Text excerpt:

*** Begin section ***

June 19, 2015

"Can total passivity = ‘victim indicat[ing] by speech or conduct that there is not freely given consent to performance of the sexual act’?"

Eugene Volokh asks, looking at a case where there's good reason to want to answer yes.
But the legislature deliberately enacted a law that made it an aggravated felony to have sex with someone if “at the time of the sexual assault, the victim indicates by speech or conduct that there is not freely given consent to performance of the sexual act.” An alleged victim’s being passive — and, again, passive without the defendant’s use or threat of physical force — is a reaction that is broadly consistent both with absence of consent and presence of consent (even if not necessarily enthusiastic consent). In such a situation, passivity shouldn’t satisfy the statutory requirement of the victim’s “indicat[ing] by speech or conduct that there is not freely given consent,” especially since the defendant’s guilt must be shown beyond a reasonable doubt.

16 comments:

tim maguire said...

Of course the answer MIGHT be yes, or it might be no. Depending on context.

Skyler said...

Many many women are passive and want to be led by a confident man. That's part of what makes a very large percentage of relationships work.

*** End section ***

Information provided:
*** Begin section ***

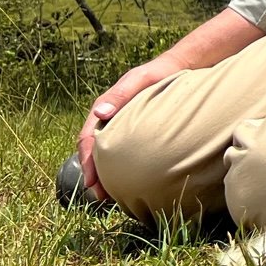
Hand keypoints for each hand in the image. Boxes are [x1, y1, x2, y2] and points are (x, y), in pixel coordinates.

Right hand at [76, 59, 176, 201]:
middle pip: (95, 152)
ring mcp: (121, 127)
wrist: (179, 70)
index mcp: (104, 109)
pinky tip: (128, 180)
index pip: (88, 139)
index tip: (91, 181)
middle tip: (100, 196)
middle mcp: (108, 120)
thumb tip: (99, 113)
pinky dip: (120, 167)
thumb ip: (121, 94)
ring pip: (107, 154)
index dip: (87, 161)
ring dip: (105, 174)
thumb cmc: (158, 74)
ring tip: (110, 195)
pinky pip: (123, 152)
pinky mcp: (134, 132)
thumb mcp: (138, 81)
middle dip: (94, 174)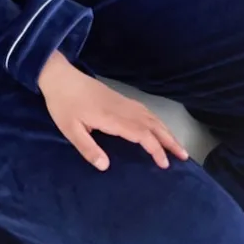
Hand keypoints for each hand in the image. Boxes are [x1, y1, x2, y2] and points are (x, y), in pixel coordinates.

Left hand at [37, 52, 188, 170]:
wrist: (60, 77)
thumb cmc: (63, 104)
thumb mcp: (70, 129)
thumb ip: (87, 148)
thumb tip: (105, 167)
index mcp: (112, 118)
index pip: (141, 134)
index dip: (155, 148)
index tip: (164, 163)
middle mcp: (122, 109)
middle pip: (153, 124)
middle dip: (169, 140)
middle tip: (184, 156)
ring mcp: (122, 101)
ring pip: (151, 116)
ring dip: (166, 130)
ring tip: (177, 145)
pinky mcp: (119, 98)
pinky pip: (144, 109)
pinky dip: (156, 120)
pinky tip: (158, 126)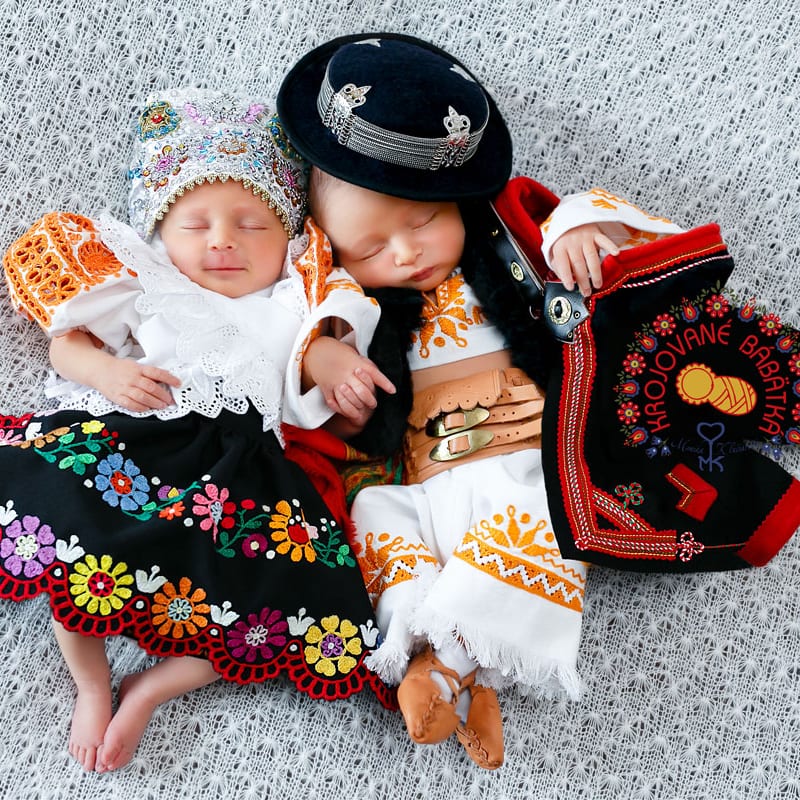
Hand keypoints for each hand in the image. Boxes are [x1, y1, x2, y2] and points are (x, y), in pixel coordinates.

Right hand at [50, 330, 180, 411]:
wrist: (99, 370)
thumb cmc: (120, 369)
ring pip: (142, 397)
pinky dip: (141, 408)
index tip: (178, 384)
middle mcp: (132, 378)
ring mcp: (124, 388)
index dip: (169, 378)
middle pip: (151, 387)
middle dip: (163, 395)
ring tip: (163, 406)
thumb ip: (148, 373)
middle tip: (170, 400)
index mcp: (138, 369)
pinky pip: (131, 404)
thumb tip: (165, 381)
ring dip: (155, 403)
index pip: (157, 373)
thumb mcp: (135, 366)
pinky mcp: (118, 397)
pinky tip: (148, 409)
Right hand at [303, 336, 395, 427]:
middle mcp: (346, 373)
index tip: (393, 390)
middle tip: (373, 404)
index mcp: (356, 363)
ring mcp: (335, 382)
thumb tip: (382, 380)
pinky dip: (342, 409)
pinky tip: (348, 411)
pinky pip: (334, 403)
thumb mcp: (357, 356)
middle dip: (370, 400)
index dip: (384, 383)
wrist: (319, 352)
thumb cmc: (342, 355)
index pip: (374, 374)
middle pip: (362, 391)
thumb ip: (368, 367)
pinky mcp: (326, 388)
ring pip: (348, 400)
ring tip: (362, 410)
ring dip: (357, 407)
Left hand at [549, 223, 618, 295]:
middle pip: (578, 263)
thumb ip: (558, 264)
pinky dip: (610, 246)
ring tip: (597, 284)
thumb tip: (565, 278)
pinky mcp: (596, 233)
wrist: (570, 216)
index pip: (563, 264)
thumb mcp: (554, 250)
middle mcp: (572, 242)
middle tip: (586, 291)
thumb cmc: (563, 238)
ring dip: (595, 272)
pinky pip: (604, 240)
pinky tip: (615, 254)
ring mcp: (585, 237)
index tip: (570, 287)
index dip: (566, 277)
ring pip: (591, 256)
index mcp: (559, 247)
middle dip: (583, 280)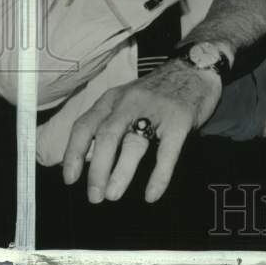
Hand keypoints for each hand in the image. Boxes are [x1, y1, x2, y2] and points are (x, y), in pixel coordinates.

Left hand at [61, 60, 222, 203]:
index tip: (70, 178)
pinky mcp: (179, 120)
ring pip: (133, 143)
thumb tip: (88, 157)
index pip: (85, 125)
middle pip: (106, 136)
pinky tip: (152, 194)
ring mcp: (156, 110)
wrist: (195, 68)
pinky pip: (166, 152)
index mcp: (114, 99)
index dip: (74, 153)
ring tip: (112, 195)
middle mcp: (130, 102)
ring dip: (120, 172)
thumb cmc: (159, 91)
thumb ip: (109, 120)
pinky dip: (158, 176)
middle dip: (97, 169)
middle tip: (94, 195)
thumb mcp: (128, 97)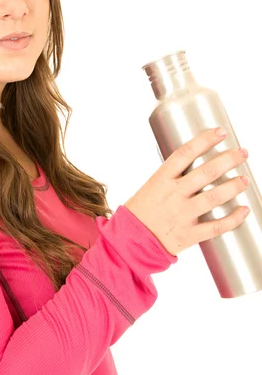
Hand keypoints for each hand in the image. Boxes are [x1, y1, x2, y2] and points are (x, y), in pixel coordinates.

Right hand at [124, 128, 249, 255]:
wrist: (130, 241)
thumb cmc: (140, 212)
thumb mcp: (151, 187)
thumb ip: (172, 178)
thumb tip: (198, 167)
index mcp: (161, 179)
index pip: (185, 153)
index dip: (204, 140)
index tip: (220, 132)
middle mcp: (173, 195)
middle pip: (206, 173)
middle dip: (228, 160)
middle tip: (242, 153)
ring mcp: (182, 215)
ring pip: (214, 197)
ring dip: (233, 187)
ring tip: (244, 179)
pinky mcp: (189, 235)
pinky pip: (216, 227)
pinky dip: (233, 219)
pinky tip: (244, 210)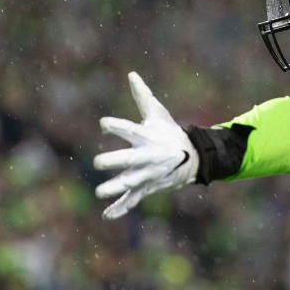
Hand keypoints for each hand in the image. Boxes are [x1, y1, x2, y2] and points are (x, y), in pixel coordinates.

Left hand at [94, 72, 198, 219]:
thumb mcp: (157, 113)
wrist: (191, 157)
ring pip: (131, 182)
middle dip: (115, 161)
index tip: (103, 124)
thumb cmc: (169, 132)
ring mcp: (148, 173)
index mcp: (148, 136)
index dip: (117, 126)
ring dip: (116, 188)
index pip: (131, 130)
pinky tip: (107, 215)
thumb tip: (131, 73)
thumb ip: (142, 96)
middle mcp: (147, 156)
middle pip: (130, 159)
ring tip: (99, 192)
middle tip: (98, 162)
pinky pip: (133, 199)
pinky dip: (121, 207)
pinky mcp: (147, 186)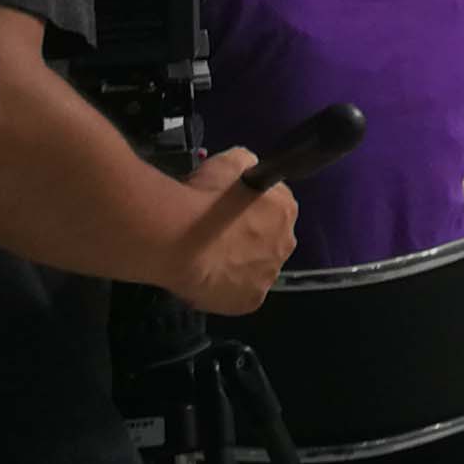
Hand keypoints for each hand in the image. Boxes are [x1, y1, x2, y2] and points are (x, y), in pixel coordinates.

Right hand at [165, 146, 298, 314]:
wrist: (178, 239)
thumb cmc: (203, 197)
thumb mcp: (230, 160)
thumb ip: (248, 165)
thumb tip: (250, 171)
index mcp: (285, 210)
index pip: (276, 207)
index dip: (252, 208)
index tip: (231, 210)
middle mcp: (285, 244)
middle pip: (269, 240)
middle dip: (249, 238)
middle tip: (219, 235)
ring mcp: (268, 276)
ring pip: (255, 269)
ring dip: (239, 265)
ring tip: (209, 259)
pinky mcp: (249, 302)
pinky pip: (240, 294)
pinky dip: (227, 289)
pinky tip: (207, 279)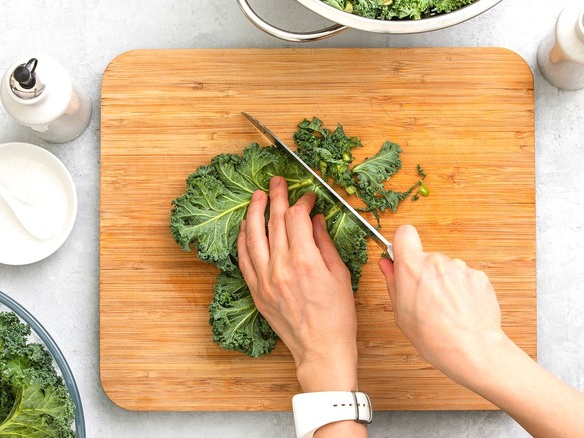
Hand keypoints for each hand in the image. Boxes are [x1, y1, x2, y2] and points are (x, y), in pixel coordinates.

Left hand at [237, 176, 358, 392]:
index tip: (308, 197)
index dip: (302, 201)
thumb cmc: (337, 316)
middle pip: (275, 221)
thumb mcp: (340, 274)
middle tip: (278, 182)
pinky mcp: (256, 291)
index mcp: (306, 261)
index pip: (297, 218)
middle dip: (277, 197)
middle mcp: (281, 267)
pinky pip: (244, 258)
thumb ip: (324, 243)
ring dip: (254, 211)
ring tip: (257, 196)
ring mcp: (265, 279)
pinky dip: (243, 239)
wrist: (321, 349)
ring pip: (253, 235)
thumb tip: (315, 220)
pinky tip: (245, 227)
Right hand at [377, 224, 504, 386]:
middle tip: (427, 301)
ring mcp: (460, 267)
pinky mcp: (479, 276)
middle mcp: (436, 261)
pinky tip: (463, 311)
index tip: (404, 259)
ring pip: (448, 270)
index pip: (404, 234)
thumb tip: (387, 265)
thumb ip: (393, 283)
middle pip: (427, 258)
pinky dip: (463, 291)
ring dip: (446, 284)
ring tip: (448, 311)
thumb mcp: (401, 314)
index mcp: (412, 267)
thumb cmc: (433, 337)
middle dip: (426, 274)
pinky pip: (466, 278)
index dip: (403, 245)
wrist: (472, 349)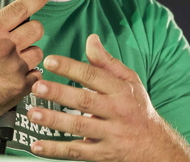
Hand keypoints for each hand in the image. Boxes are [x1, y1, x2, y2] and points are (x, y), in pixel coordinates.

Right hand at [0, 0, 48, 123]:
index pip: (21, 8)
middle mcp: (6, 47)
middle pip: (37, 28)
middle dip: (32, 30)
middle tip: (23, 37)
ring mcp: (14, 68)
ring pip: (38, 52)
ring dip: (29, 54)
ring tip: (13, 62)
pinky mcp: (19, 88)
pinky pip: (37, 74)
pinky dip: (29, 75)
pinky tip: (14, 77)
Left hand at [27, 34, 189, 160]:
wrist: (156, 146)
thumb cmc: (137, 108)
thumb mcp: (130, 82)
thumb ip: (107, 62)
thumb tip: (91, 39)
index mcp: (121, 90)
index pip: (93, 75)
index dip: (71, 67)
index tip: (50, 61)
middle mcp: (116, 111)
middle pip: (84, 100)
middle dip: (59, 93)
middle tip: (38, 86)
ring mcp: (110, 134)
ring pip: (79, 126)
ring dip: (54, 120)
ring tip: (33, 113)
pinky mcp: (103, 154)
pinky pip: (77, 152)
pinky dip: (56, 149)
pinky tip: (38, 145)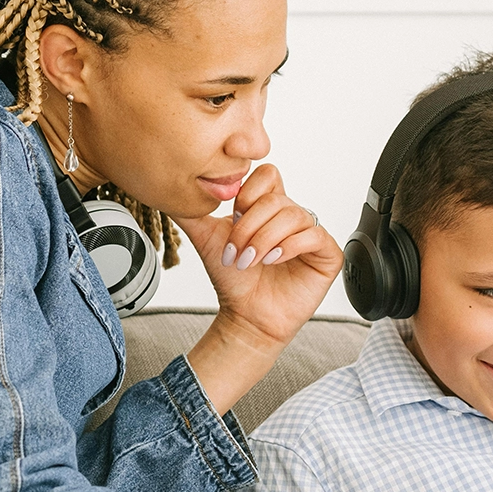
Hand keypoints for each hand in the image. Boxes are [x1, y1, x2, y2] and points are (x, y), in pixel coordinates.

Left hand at [176, 164, 342, 412]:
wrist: (245, 317)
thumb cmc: (233, 280)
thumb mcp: (207, 239)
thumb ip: (190, 212)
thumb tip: (165, 188)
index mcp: (269, 206)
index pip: (268, 174)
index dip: (248, 192)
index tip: (233, 217)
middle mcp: (292, 216)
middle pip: (276, 199)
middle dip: (250, 226)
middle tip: (237, 252)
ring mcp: (311, 234)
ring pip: (294, 216)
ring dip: (265, 240)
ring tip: (251, 261)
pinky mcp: (327, 254)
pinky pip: (314, 235)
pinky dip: (290, 247)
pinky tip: (274, 261)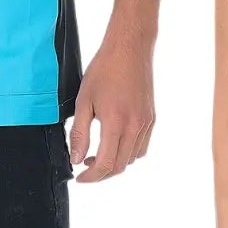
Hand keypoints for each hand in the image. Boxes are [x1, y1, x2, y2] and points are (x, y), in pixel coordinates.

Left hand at [68, 35, 153, 180]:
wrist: (130, 49)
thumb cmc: (105, 70)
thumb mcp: (83, 101)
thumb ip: (79, 133)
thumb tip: (76, 158)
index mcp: (116, 123)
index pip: (105, 165)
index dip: (91, 177)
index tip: (80, 177)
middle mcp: (135, 127)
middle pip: (119, 166)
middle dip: (101, 174)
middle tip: (85, 168)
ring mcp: (146, 124)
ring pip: (132, 159)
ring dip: (114, 163)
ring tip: (98, 154)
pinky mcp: (151, 119)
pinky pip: (141, 147)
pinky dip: (128, 153)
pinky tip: (115, 143)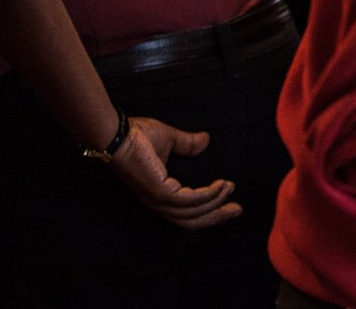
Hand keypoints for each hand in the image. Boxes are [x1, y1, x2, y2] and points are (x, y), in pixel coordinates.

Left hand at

*** End section ***

Can you write out the post on passivity and consent again, starting at "But the legislature" and ending at "Depending on context.", substituting "serious felony" for "aggravated felony"? The entries are separate material with no tie to the post on passivity and consent.

But the legislature deliberately enacted a law that made it an serious felony to have sex with someone if “at the time of the sexual assault, the victim indicates by speech or conduct that there is not freely given consent to performance of the sexual act.” An alleged victim’s being passive — and, again, passive without the defendant’s use or threat of physical force — is a reaction that is broadly consistent both with absence of consent and presence of consent (even if not necessarily enthusiastic consent). In such a situation, passivity shouldn’t satisfy the statutory requirement of the victim’s “indicat[ing] by speech or conduct that there is not freely given consent,” especially since the defendant’s guilt must be shown beyond a reasonable doubt.

16 comments:

tim maguire said...

Of course the answer MIGHT be yes, or it might be no. Depending on context.